To help community members learn more about each other as demographics change, the humanities council has launched this storytelling program. Migration Stories: Africans in Midwestern Communities, a project of the Kansas African Studies Center at the University of Kansas, highlights the value of stories for communities facing shifting demographics due to migration. The NEH supports this project via a grant.
SPEAKERS BUREAU – African Refugee Stories – and Silence – in Kansas (presented by Marwa Ghazali)
The Bantu people of Somalia are an ethnic minority who were forced to leave their lands during the Somali Civil War. In 1999, the U.S. State Department made it a priority to resettle these refugees in America.
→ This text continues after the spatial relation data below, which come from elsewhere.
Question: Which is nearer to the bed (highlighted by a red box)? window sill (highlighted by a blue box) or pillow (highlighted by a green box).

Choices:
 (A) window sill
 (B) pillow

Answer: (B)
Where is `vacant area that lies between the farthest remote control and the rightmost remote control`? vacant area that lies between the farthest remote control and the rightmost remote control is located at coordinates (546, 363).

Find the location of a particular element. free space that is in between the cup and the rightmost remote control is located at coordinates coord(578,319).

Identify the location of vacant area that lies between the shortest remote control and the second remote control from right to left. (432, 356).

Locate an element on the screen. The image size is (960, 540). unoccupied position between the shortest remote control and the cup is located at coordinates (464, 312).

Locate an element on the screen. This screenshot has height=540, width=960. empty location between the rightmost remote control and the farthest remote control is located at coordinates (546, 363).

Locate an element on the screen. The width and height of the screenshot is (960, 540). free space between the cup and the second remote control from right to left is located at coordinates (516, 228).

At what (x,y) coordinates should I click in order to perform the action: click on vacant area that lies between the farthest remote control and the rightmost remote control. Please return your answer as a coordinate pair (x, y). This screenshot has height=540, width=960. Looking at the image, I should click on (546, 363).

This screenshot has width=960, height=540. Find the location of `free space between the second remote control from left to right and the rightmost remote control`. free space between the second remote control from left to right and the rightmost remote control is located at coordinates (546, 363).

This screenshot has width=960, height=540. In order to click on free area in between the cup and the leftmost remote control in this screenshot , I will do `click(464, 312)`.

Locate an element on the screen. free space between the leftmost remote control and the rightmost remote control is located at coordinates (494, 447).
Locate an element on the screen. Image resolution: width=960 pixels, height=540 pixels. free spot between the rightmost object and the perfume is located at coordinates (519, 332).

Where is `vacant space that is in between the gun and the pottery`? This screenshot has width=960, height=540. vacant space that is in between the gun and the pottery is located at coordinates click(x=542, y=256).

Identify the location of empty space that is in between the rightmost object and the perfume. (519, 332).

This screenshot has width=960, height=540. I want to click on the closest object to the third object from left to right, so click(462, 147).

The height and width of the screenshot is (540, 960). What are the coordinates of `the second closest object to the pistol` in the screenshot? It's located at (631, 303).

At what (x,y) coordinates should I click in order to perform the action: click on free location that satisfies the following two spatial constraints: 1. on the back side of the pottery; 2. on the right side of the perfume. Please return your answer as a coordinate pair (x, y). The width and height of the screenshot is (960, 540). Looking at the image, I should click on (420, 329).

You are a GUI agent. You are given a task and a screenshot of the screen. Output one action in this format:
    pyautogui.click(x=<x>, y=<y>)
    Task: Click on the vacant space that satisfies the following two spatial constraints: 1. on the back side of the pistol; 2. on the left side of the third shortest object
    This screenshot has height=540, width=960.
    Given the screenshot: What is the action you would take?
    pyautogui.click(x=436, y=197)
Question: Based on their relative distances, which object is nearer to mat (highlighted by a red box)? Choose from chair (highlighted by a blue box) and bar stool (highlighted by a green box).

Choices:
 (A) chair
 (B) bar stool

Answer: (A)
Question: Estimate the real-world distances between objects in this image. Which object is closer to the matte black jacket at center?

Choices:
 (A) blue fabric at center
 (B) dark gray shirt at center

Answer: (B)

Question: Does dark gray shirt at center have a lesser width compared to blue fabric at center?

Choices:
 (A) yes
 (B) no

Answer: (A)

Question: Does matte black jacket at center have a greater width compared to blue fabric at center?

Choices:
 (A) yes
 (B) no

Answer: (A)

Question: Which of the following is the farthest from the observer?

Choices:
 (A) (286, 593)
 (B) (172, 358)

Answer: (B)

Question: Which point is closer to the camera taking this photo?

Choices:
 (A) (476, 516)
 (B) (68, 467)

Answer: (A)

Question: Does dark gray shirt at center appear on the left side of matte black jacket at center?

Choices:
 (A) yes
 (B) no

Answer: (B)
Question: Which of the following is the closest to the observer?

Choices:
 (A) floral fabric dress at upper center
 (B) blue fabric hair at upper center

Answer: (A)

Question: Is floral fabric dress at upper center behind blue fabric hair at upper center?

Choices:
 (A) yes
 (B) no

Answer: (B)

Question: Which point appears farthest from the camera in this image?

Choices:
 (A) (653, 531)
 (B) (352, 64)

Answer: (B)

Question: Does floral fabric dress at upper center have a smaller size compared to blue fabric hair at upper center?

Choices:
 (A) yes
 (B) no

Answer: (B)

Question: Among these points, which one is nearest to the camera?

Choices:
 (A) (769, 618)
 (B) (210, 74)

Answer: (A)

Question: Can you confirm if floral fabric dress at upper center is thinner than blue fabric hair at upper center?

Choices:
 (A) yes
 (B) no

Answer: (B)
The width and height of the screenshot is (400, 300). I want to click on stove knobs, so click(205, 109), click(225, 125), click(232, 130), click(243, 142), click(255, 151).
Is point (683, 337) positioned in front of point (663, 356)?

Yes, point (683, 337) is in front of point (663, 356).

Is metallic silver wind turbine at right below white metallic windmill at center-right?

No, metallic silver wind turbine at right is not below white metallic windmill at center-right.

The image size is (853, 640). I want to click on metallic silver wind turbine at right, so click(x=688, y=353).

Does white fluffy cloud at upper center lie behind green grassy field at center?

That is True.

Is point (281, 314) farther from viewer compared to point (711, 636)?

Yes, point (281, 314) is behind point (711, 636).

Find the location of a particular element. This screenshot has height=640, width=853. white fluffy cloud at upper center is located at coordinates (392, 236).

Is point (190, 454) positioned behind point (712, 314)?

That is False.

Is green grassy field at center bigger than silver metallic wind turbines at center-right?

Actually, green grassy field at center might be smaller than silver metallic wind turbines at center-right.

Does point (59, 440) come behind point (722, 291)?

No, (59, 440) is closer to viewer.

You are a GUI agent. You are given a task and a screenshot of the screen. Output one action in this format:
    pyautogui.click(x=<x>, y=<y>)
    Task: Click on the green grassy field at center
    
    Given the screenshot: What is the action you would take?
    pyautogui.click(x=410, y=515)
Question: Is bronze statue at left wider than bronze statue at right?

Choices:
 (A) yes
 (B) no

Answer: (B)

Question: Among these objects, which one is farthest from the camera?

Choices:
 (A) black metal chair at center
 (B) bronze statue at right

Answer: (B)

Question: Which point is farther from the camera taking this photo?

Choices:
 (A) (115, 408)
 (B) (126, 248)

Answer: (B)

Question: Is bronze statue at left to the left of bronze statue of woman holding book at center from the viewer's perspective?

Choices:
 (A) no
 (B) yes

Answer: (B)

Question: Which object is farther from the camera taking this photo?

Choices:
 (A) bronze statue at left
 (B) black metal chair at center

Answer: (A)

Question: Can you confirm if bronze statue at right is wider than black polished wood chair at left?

Today, many Somali Bantu call Kansas City home… This presentation explores the struggles of Somali Bantu to “live again” and to redefine themselves collectively in the aftermath of violence, exclusion, and resettlement.
TALK Book Discussion Series – African Experiences of Migration
What do we know about the experiences of recent African migrants who have come to call the U.S. home? This series explores some of the fault lines between being African and being American. The five books in this series address newcomers’ difficulties in adjusting to American life after enduring traumatic experiences in their home countries.
Film Discussion – Welcome to Shelbyville – A small town in the heart of America’s Bible Belt grapples with rapidly changing demographics in this hour-long documentary. Longtime African American and white residents are challenged with how best to integrate with a growing Latino population and the more recent arrival of hundreds of Muslim Somali refugees.